Work request 1:
Answer these from the guide on prompting AI product photos:
(a) What should a prompt say in place of a trademark or branded logo?
(b) Which hard goods are listed as needing to be product-only in the anchor shot?
(c) What does the guide call the negative prompt?
Work request 2: Copy the guide on prompting AI product photos word for word, from "Always write a" up to and including "the full picture.".
Work request 3: Write what comes next in the guide on prompting AI product photos, picking up after its last sentence.

-------- Extract provided

Keep the product visually identical across all scenes. Explicitly describe the product’s defining attributes in every prompt: the same colors, the same materials, the same shape. AI image generators drift. If you do not anchor each scene to the same product identity, you will end up with eight photos of eight slightly different products.

Never name trademarks or branded IP. Do not write “Nike swoosh” or “Supreme box logo” in a prompt. Content filters will block it and the output will be unusable. Instead, write “same graphic/logo as shown in the reference image” — this tells Flux to copy the graphic from your input image rather than invent a new one from training data.

Always write a negative prompt. List the visual failures you want to avoid: “no distortion, no extra logos, no blurry product, no cut-off edges, no additional text, no extra limbs.” The negative prompt is not an afterthought — it is a guardrail.


Apparel and Models: The Part Most Guides Skip

The Reddit question specifically asked about hoodies and models, and this is where most prompt guides fall short. Here is the full picture.

Below are the actual prompts SceneSKU generated for the dark navy hoodie above — starting from the plain-English user request and producing precise, Flux-ready scene briefs:

SceneSKU prompts panel showing the user request and generated image prompts for scenes #1 Hero Studio Shot and #2 Lifestyle Scene of a dark navy hoodie

When to use a model, and when not to. For the anchor hero shot (index 1), clothing and soft wearables can include a partial model or ghost mannequin. Hard goods — sneakers, bags, electronics — should be product-only in the anchor shot. For lifestyle, environmental, and in-use scenes, apparel should always be worn by a person. A hoodie draped over a chair in a “lifestyle” photo is not lifestyle photography — it is a product shot with a chair in the background.

----------------
-------- Material supplied

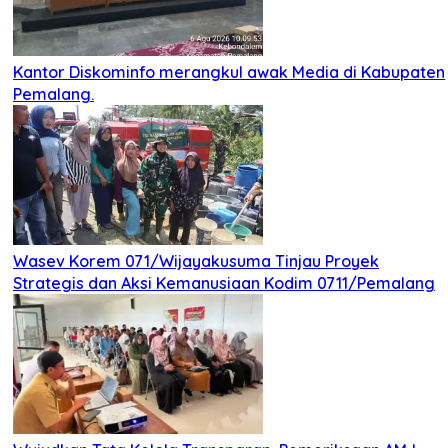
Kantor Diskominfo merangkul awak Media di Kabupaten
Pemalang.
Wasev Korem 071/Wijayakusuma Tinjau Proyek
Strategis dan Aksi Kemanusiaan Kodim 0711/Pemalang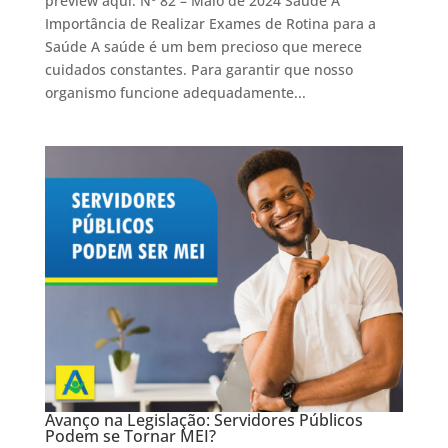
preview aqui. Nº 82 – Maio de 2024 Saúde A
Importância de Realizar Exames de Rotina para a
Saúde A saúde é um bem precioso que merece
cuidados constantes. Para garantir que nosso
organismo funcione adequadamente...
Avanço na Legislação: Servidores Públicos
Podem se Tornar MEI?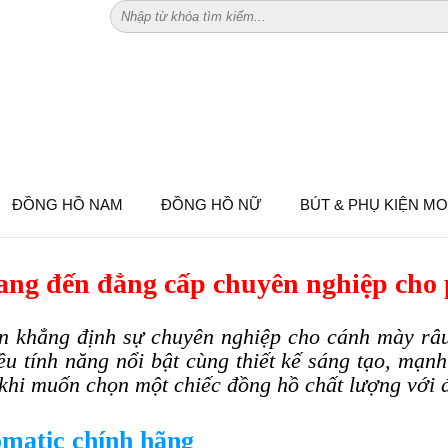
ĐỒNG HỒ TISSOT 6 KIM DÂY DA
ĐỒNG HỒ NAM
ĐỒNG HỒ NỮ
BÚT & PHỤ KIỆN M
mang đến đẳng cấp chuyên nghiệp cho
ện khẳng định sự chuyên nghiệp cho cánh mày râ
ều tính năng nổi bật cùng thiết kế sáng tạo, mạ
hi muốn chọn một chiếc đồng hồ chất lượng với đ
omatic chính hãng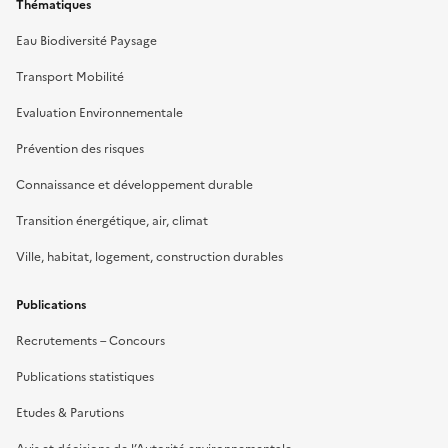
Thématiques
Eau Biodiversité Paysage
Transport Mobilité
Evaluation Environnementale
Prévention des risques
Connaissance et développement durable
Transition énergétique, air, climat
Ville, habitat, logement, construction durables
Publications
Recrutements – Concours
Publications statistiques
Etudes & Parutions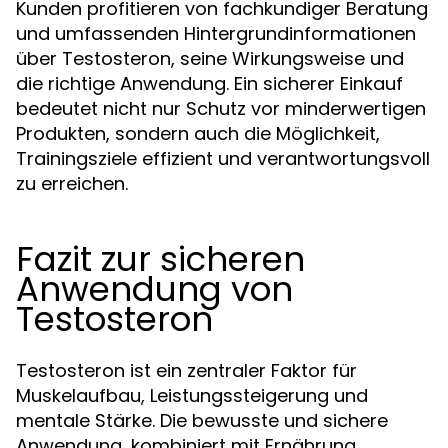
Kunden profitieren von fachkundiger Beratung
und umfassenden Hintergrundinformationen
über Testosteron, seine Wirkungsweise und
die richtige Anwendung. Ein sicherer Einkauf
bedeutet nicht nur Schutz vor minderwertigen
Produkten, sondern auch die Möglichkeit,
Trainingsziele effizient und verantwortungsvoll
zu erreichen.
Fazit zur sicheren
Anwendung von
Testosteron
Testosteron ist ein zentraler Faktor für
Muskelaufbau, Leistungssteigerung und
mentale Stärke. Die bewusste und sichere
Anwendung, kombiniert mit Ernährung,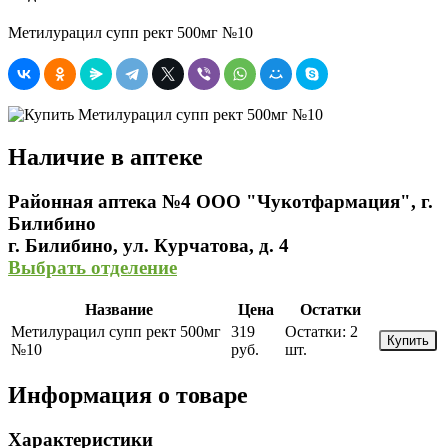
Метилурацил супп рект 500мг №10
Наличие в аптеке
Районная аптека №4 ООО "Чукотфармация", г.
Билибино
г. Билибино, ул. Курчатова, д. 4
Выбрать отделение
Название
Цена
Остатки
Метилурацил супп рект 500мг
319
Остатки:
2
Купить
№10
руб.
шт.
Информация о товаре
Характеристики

----------------

Answer space 1:
(a) "same graphic/logo as shown in the reference image"
(b) Sneakers, bags and electronics
(c) A guardrail

Answer space 2:
Always write a negative prompt. List the visual failures you want to avoid: “no distortion, no extra logos, no blurry product, no cut-off edges, no additional text, no extra limbs.” The negative prompt is not an afterthought — it is a guardrail.


Apparel and Models: The Part Most Guides Skip

The Reddit question specifically asked about hoodies and models, and this is where most prompt guides fall short. Here is the full picture.

Answer space 3:
How to prompt for models without triggering filters. Keep model descriptions neutral and non-specific. Write “a young woman wearing the hoodie” or “a male model in a casual outdoor setting” rather than describing facial features or body specifics. Describe the setting, the activity, and the mood — let the AI fill in the person.

Gender consistency matters more than you think. If your reference product image shows a female model, every scene that includes a person should use a female figure. Switching gender between scenes makes the set look incoherent and unprofessional. Check your reference image first, note the detected gender, and include it explicitly in every scene prompt that features a person: “worn by a young woman,” “female model,” “young man wearing.”

Ghost mannequin is a legitimate alternative. If you want to show the fit and shape of a garment without a full model, a ghost mannequin prompt works well: “Invisible mannequin / ghost mannequin shot of a grey pullover hoodie, front-facing, clean white background, soft diffused studio light, no visible mannequin structure, professional apparel photography.”


What SceneSKU Does Automatically

Writing good ecommerce prompts by hand is learnable — but it takes time, iteration, and a lot of failed generations before you build intuition for what works.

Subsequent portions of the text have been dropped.